[Saved entries]
..........

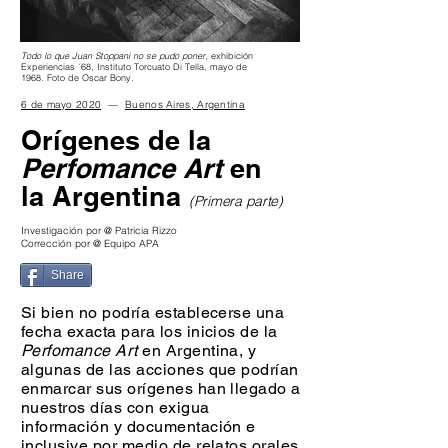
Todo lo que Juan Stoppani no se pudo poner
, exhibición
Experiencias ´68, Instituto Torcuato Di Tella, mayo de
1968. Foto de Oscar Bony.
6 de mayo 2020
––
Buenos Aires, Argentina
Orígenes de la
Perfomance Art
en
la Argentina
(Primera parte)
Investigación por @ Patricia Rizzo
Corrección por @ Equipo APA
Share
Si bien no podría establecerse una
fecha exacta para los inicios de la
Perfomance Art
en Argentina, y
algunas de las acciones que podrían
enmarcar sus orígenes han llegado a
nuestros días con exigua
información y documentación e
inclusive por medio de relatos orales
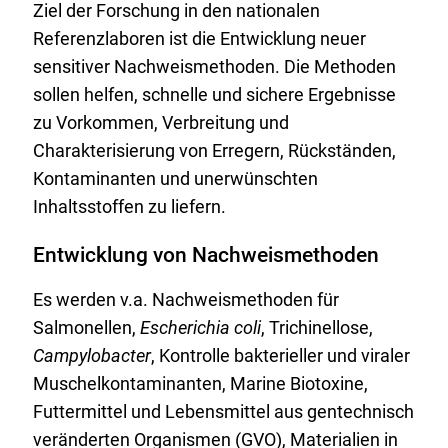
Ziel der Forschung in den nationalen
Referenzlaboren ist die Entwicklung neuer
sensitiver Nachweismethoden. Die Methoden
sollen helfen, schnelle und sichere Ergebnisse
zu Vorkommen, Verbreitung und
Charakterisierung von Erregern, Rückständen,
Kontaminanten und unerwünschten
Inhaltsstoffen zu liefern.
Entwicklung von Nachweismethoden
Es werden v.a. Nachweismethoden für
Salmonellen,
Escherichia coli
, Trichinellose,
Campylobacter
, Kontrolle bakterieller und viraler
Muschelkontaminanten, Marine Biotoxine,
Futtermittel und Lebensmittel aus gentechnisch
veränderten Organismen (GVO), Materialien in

..........

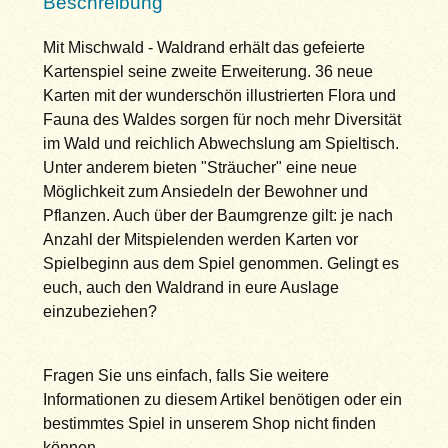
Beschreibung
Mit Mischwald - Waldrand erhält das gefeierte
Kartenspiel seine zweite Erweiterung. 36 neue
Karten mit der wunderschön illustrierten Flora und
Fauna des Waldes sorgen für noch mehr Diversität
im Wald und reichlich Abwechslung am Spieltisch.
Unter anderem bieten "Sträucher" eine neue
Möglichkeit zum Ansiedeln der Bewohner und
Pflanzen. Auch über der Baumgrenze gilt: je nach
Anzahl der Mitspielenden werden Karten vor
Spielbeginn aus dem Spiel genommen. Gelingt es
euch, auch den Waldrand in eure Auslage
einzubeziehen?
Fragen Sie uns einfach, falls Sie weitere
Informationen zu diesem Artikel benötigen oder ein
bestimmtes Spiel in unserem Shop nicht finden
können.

..........

EXERCISE GOAL:
Above are the entries. Output exactly the lines beginning with the line that has "sensitiver Nachweismethoden. Die Methoden" and ending with the line that has "veränderten Organismen (GVO), Materialien in".

EXERCISE RESPONSE:
sensitiver Nachweismethoden. Die Methoden
sollen helfen, schnelle und sichere Ergebnisse
zu Vorkommen, Verbreitung und
Charakterisierung von Erregern, Rückständen,
Kontaminanten und unerwünschten
Inhaltsstoffen zu liefern.
Entwicklung von Nachweismethoden
Es werden v.a. Nachweismethoden für
Salmonellen,
Escherichia coli
, Trichinellose,
Campylobacter
, Kontrolle bakterieller und viraler
Muschelkontaminanten, Marine Biotoxine,
Futtermittel und Lebensmittel aus gentechnisch
veränderten Organismen (GVO), Materialien in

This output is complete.